Urgent-- Solved my problem. Please don't spend time on it

linux-raid.vger.kernel.org archive mirror
 help / color / mirror / Atom feed

* Urgent-- Solved my problem. Please don't spend time on it
@ 2004-03-06 19:58 AndyLiebman
  0 siblings, 0 replies; only message in thread
From: AndyLiebman @ 2004-03-06 19:58 UTC (permalink / raw)
  To: linux-raid; +Cc: neilb

Hi to all who may read this. 

I solved the problem I wrote in about yesterday and the two days before (see 
below). After a lot of worrying and nervousness, I realized that I had a new 
RAID (on a new server) that I could play with to simulate the problem that 
developed on my production machine. And as I had intentionally made it a very 
small RAID 5 array on the new server -- so that it would sync quickly and so that 
I could experiment -- I found the answer and the security that I was on the 
right track. When I repeated the same steps on my production machine, I found my 
data was still good! 

I WILL say that the mdadm manual could benefit from more information about the
'--run' option. In the manual, it's not clear exactly what it does. And 
because mdadm can give you an error message telling you to use '--run' to insist on 
starting an array, an inexperienced user like me with a RAID problem can 
worry a lot. So, I volunteer to write up a brief paragraph describing when one 
might want to use the '--run' option and what it does. I think it could save a 
lot of people a lot of worry and panic in the future. I'll send it to Neil Brown 
and if he thinks it's helpful he can include it in the manual. 

I hope somebody else does the same for the '--force' option. That's another 
one that could really use further explanation. 

Otherwise, I'm enchanted with mdadm. It's an amazingly user-friendly program. 

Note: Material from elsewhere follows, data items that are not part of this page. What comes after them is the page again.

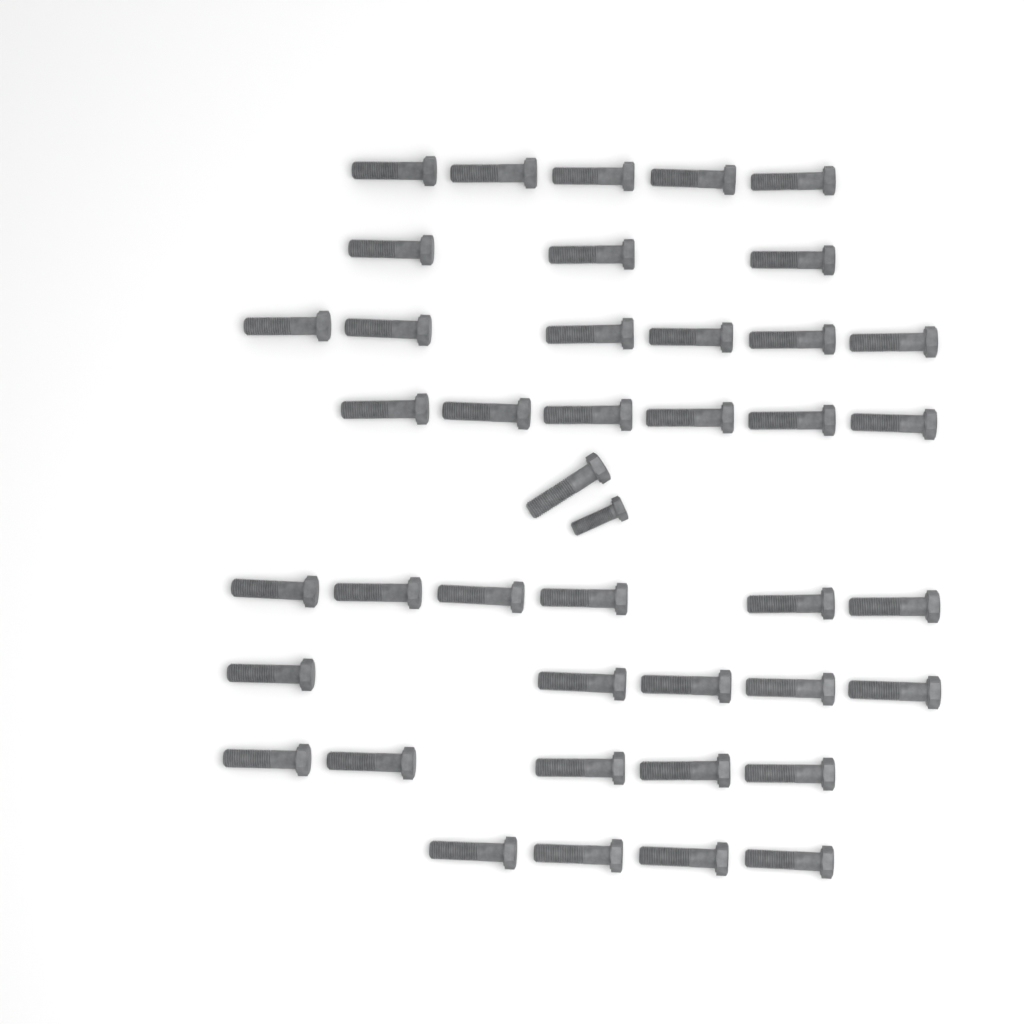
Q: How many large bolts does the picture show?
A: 41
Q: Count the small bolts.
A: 1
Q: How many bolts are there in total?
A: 42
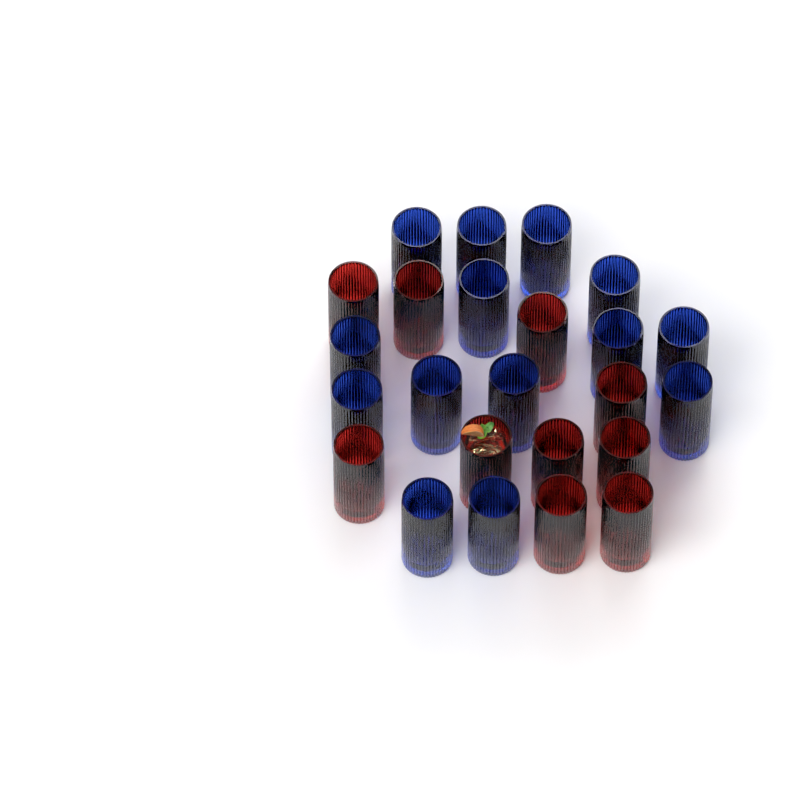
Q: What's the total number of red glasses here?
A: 10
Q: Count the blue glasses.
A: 14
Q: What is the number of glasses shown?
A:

I also want to say that I'm having great success with the 2.6.3 kernel and 
RAID. As I'm using firewire drives (getting i/o in the range of 85 MB/sec), the 
2.6.3 kernel is particularly handy because it gives much more useful 
information with 'cat /proc/mdstat' that is helpful for figuring out the device ID of 
any drive that's causing problems. With the 2.4 kernel (and presumably earlier 
ones) mdstat referred to PCI slot numbers and the like and it was a bit of a 
challenge to figure out what device ID went with what drive and array. But with 
the 2.6 kernel I'm finding that mdstat lists the current device id's. Of 
course, the device ids can change from one boot to the next, but at least you know 
what id a drive currently has. I'll write more on that later too.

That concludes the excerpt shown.